Impact of skeletal-related events on pain and analgesic use in patients with solid tumors and bone metastases.

Abstract

e20514 Background: Skeletal-related events (SREs) including pathological fracture (PF), surgery (SB) or radiotherapy to bone (RB), or spinal cord compression (SCC) occur frequently in patients (pts) with advanced cancer and bone metastases and may cause debilitating clinical sequelae for pts. Pooled results from 3 clinical trials showed denosumab was superior to zoledronic acid (ZA) for prevention of SREs. We now evaluate the burden of SREs through pt-reported pain and analgesic use. Methods: Randomized (1:1) pts in the phase III, double-blind, placebo-controlled trials received denosumab (120 mg SC) or ZA (4 mg IV, adjusted for renal function) monthly. In this posthoc analysis, data from pts with solid tumors in the 2 treatment arms were pooled.
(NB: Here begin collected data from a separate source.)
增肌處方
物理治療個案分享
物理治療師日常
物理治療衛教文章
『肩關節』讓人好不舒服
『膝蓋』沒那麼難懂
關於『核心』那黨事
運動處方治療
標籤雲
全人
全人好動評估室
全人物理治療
At baseline (BL) and each monthly visit, pain was assessed via the Brief Pain Inventory (BPI; 0 no pain to 10 severe pain), and pts’ analgesic use with the Analgesic Quantification Algorithm (AQA; 0 no analgesics to 7 > 600 mg oral morphine equivalent/day). Pain and analgesic use for pts with SREs were assessed from 6 months before to 6 months after the 1st on-study SRE. A control group was comprised of all pts without SREs; the index time was defined as the median time to each SRE type. SRE impact was assessed using a stratified Cox proportional hazards model adjusting for SREs, as time-dependent covariates, and other baseline characteristics, and reported as HR and 95% CI. Results: 1,925 pts had an on-study SRE (first SRE type: 923 PF; 829 RB, 119 SCC, 54 SB), and 3,618 pts did not. A greater proportion of pts with SREs had a BPI worst pain score > 4 (moderate/severe pain) or an AQA score ≥ 3 (strong opioid use) than did pts with no SREs. The development of SRE was associated with significantly greater risk of pain progression from no/mild pain at BL to moderate/severe pain on study (PF 1.29 [1.07, 1.57], P = 0.009; RB 2.51 [2.03, 3.10], P < 0.001; SCC 3.07 [1.83, 5.13], P < 0.001; and SB 2.75 [1.19, 6.33], P = 0.018). Conclusions: Pts who experienced on-study SREs had increased pain severity requiring stronger analgesic use. Effective treatments that delay or prevent SREs can reduce pain and the need for palliation with opioids. Clinical trial information: NCT00321464, NCT00321620, and NCT00330759.